Un Sénégalsans«kounkanderies»?Tu parles!
Ce que le Docteur Mohamed Sall dit dans sa tribune – intitulé « Le Sénégal et ses “kounkanderies” »- est en chacun de nous. C’est par une lutte opiniâtre nous opposant à nous-mêmes que nous arrivons à l’exorciser. À mon humble avis deux voies - l’une faisant appel à l’autre pour ne former qu’une seule - s’offrent à nous pour y arriver. La première voie se nomme « Démarche scientifique ». Quant à la deuxième, elle se décline ainsi qu’il suit : « Primat du défi intellectuel sur tous les autres défis (politique, économique, social, culturel et j’en oublie ». Qu’est-ce à dire ?
De la démarche scientifique
Opter pour une démarche scientifique à la place d’une autre suppose trois choses irrévocables :
1. Toujours conquérir les faits sur les préjugés réducteurs ;
2. Constater les faits conquis sur les prénotions ;
3. Construire les faits conquis par la pensée.
Lorsque les étapes 2 et 3 sont maintenues dans leur ordre d’arrivée, la méthode scientifique utilisée est dite inductive. Le père de la sociologie française, Émile Durkheim, auteur du Suicide, préféra cette méthode dans ses travaux. Beaucoup plus risquée, l’inversion de l’ordre d’arrivée des étapes 2 et 3 - la 3 avant la 2 - renvoie, elle, à la méthode déductive qu’un autre sociologue français, Pierre Bourdieu, auteur du Sens pratique, préféra à la méthode inductive.
Ce rappel didactique - insolite pour certains d’entre nous - n’est pas fortuit. Son caractère indépassable nous astreint à ne jamais sceller notre propre sort, celui d’un individu, d’un groupe d’individus ou de la société tout entière sans nous libérer des sentences toutes faites pouvant être dictées par des vidéos glanées dans les réseaux asociaux.
Sous le prisme d’analyse proposé par le Docteur Mohamed Sall, sceller son propre sort et celui de tous les autres signifie créditer n’importe quel escroc, extravagant et exubérant, d’un pouvoir surnaturel grâce auquel on emprunte les raccourcis vers la réussite sociale qui préoccupe le commun des motels bien plus qu’une autre.
La vulgarisation de la démarche scientifique nous aurait-elle éloigné de la déchéance collective ? Rien n’est moins sûr. D’où l’idée d’essayer avant qu’il ne soit trop tard en commençant par les familles en proie à toutes les formes d’agression contre lesquelles l’école n’est presque jamais prête à faire face.
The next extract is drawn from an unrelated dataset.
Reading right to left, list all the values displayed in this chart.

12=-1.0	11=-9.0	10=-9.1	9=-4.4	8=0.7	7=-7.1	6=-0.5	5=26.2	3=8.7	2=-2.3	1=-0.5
Du primat du défi intellectuel
Pendant que la démarche scientifique nous éloigne de la déchéance individuelle et collective, le primat du défi intellectuel sur tous les autres défis nous aide à ne jamais troquer notre souveraineté contre celle d’autrui.
De tous les défis, le défi politique est celui auquel nous sommes confrontés toute notre existence durant. À titre d’exemple, le maintien, après janvier 2022, de la majorité actuelle à la tête des exécutifs locaux est un défi que l’opposition significative veut relever à n’importe quel prix. De nombreux leaders d’opinion l’y aideraient pour préparer avec elle le départ du pouvoir du président Macky Sall, oubliant que le défi intellectuel en la matière qu’il faut relever avant tout est l’élaboration d’un programme local alternatif et convaincant pour le plus grand nombre partout au Sénégal.
En faisant l’impasse sur ce premier défi, pour avoir fait fi de toute démarche scientifique pour 36 raisons infondées, le citoyen « avisé » promeut une « kokanderie » politicienne dont il se refuse en même temps à étudier l’impact négatif au cours des six prochaines années sur la vie des gens dans les villes et les campagnes.
Combien sommes-nous à vouloir remettre en cause notre fixation pathologique dans un domaine ou dans un autre en embrassant la science et en stoppant la désintellectualisation de toutes les séquences d’une vie ? Très peu selon toute vraisemblance. Et on s’étonne qu’un Kounkandé ait tenu en haleine tout un peuple au point de pousser le Docteur Mohamed Sall à forger le concept - « kounkanderie » - grâce auquel il construit, par sa pensée féconde, les faits hallucinants qui crétinisent toute une société.